A U.S. judge ruled Wednesday that a sexual assault lawsuit brought against Prince Andrew can move forward, piling pressure on the royal and causing further embarrassment for the British monarchy.
New York judge Lewis Kaplan said he “denied in all respects” Andrew’s motion to dismiss the civil complaint by accuser Virginia Giuffre, who says the prince abused her when she was 17.
Giuffre alleges that late disgraced financier Jeffrey Epstein lent her out for sex with his wealthy and powerful associates, including to Andrew, an allegation that Queen Elizabeth II’s second son has repeatedly and strenuously denied.
Andrew’s lawyers had last week urged Kaplan to throw out the suit, citing a settlement that Giuffre signed in 2009 with Epstein.
Andrew’s attorney Andrew Brettler said Giuffre had “waived her rights” to sue other defendants in relation to alleged sex crimes committed by Epstein.
But Kaplan said in his 46-page decision that the agreement was “riddled with drafting problems and ambiguities.”
“The parties have articulated at least two reasonable interpretations of the critical language. The agreement therefore is ambiguous,” he wrote.
The deal made public for the first time by a New York court this month showed that Giuffre agreed to drop a civil claim against Epstein for $500,000.
The settlement contained a provision purporting to protect “other potential defendants” from being sued related to alleged sexual abuse committed by Epstein, who killed himself in jail in 2019.
The agreement mentioned no names, but Andrew’s legal team argued that it covered the royal.
Kaplan said, though, that it could not be determined that the agreement was intended “to benefit Prince Andrew” or “others comparable to him.”
The judge also noted that Andrew was “not a party to the agreement between Epstein and Ms.

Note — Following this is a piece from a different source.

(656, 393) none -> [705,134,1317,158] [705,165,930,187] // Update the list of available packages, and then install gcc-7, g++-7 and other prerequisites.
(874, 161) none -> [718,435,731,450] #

Giuffre.”
“As a very general matter, the only persons who can enforce a provision of a contract are parties to that contract — the people who agreed to it,” he wrote.
Giuffre sued the prince for unspecified damages last year, alleging he sexually assaulted her in 2001 when she was a minor under U.S. law.
She says Andrew assaulted her at Epstein’s home in New York, and on Epstein’s private island in the U.S. Virgin Islands.
Giuffre alleges the prince also sexually abused her at the London home of Ghislaine Maxwell, who in December was found guilty of sex trafficking minors for Epstein.
The 61-year-old Andrew has not been criminally charged.
Kaplan noted that he wasn’t ruling on whether or not Giuffre’s allegations were true.
“The law prohibits the court from considering at this stage of the proceedings defendant’s efforts to cast doubt on the truth of Ms. Giuffre’s allegations, even though his efforts would be permissible at trial,” said the judge.
The case could go before a jury trial in the latter half of this year if Giuffre and Andrew are unable to reach a settlement.
Former New York attorney Richard Signorelli described the ruling as “devastating” for Andrew.
“He’s facing very serious consequences,” Signorelli said, adding that paying Giuffre off could “potentially be very costly.”
Giuffre’s lawyer David Boies said she was “pleased” that “evidence will now be taken concerning her claims against him.”
“She looks forward to a judicial determination of the merits of those claims,” he said in a statement.
Andrew’s lawyers did not respond to request for comment.
The prince has rarely been seen in public since he was forced to quit the royal frontline in 2019 for failing to distance himself from Epstein, who killed himself in prison that year while awaiting trial on sex trafficking charges.
In a disastrous 2019 interview with the BBC, Andrew said he had “no recollection of ever meeting” Giuffre.
He denied her claim that they had shared a sweaty dance at a London nightclub, saying that at the time he could not sweat due to a condition related to having fought in the 1982 Falklands War.
Giuffre’s lawyers recently demanded that Andrew hand over medical records proving that he is unable to sweat.
Andrew’s legal team has accused Giuffre of seeking to profit from a “baseless lawsuit.”